Abstract

The characteristics of an optimized sampling system for measurements of isotope ratios in pure CO2 gas with Isotope Ratio Infrared Spectroscopy measurement systems that has achieved reproducible measurement of δ13 C and δ18O values with 0.02‰ reproducibility (1 σ) is described. The key elements of the sampling system revolve around almost identical treatment of sample and reference gases allowing two-point calibration of up to 14 samples, and appropriate flushing protocols to remove any biases from memory effects of previously sampled gases.
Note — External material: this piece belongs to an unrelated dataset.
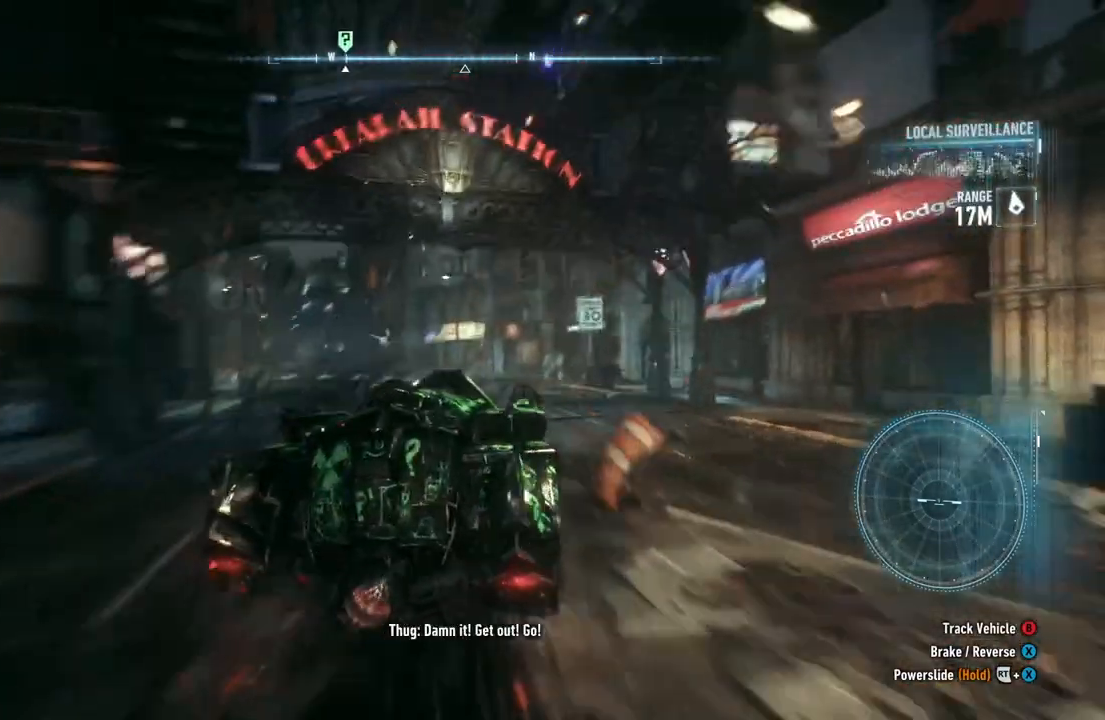
{"buttons": ["R2"], "left_stick": "up", "right_stick": "center", "events": [[50, "left_stick", "up-left"], [233, "left_stick", "left"], [450, "left_stick", "up"]]}
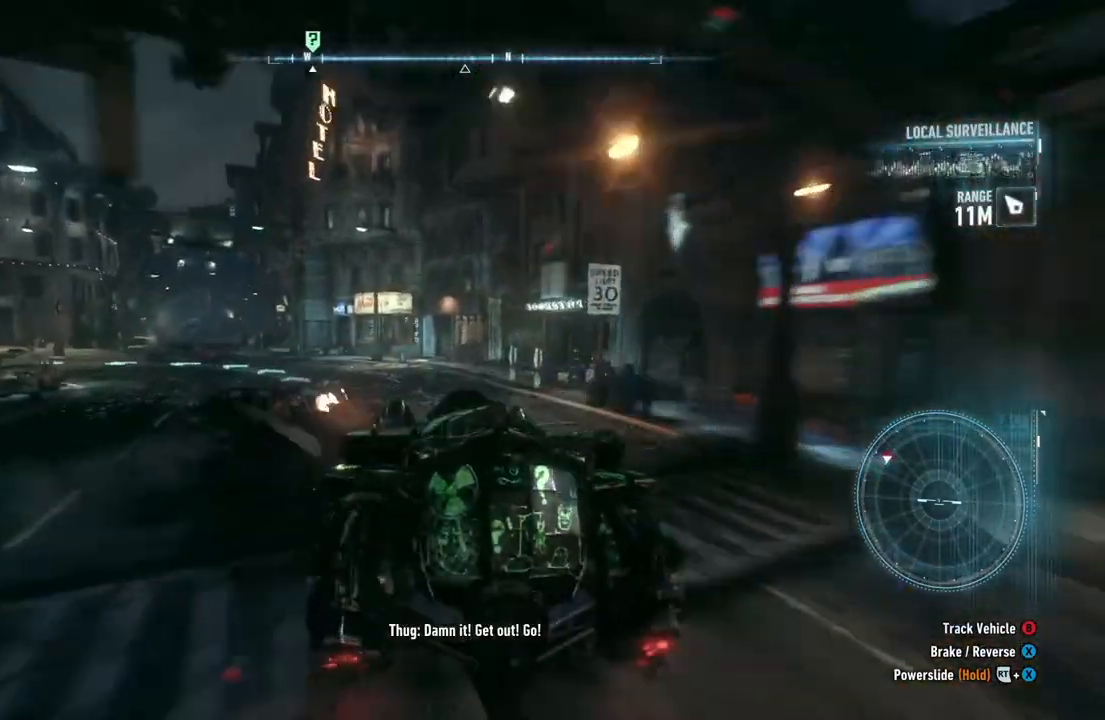
{"buttons": ["R2"], "left_stick": "left", "right_stick": "center", "events": [[183, "left_stick", "up-left"], [500, "left_stick", "left"]]}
Measurements are performed by the Isotope Ratio Infrared Spectroscopy system at a mole fraction of nominally 700 μmol mol−1 CO2 in air, by dilution of pure CO2 gas controlled by individual low-flow mass flow controllers (0.07 ml min−1), and with a feedback loop to control mole fractions to ensure that differences between references and sample gas mole fraction stay below 2 μmol mol−1. This level of control is necessary to prevent biases in measured isotope ratios, the magnitude of which has also been studied with a sensitivity study. The system has been validated using pure CO2 samples which range in δ13 C delta values of −1‰ and −45‰ vs VPDB-CO2, and in all cases measurement reproducibility over several days of testing of 0.02‰ or better (1 σ) was achieved for both δ13 C and δ18O, with negligible memory effects. The amount of sample gas used for each measurement was less than 5 ml of CO2 at (RTP), making the system easily deployable for isotope ratio value assignment of bulk CO2 gas, and adaptable to atmospheric mole fractions of CO2 in air, and for value assignments of standards. Using the sampling system described the measurement reproducibility of current Isotope Ratio Infrared Spectroscopy systems approaches measurement reproducibility that can be achieved with some IRMS systems.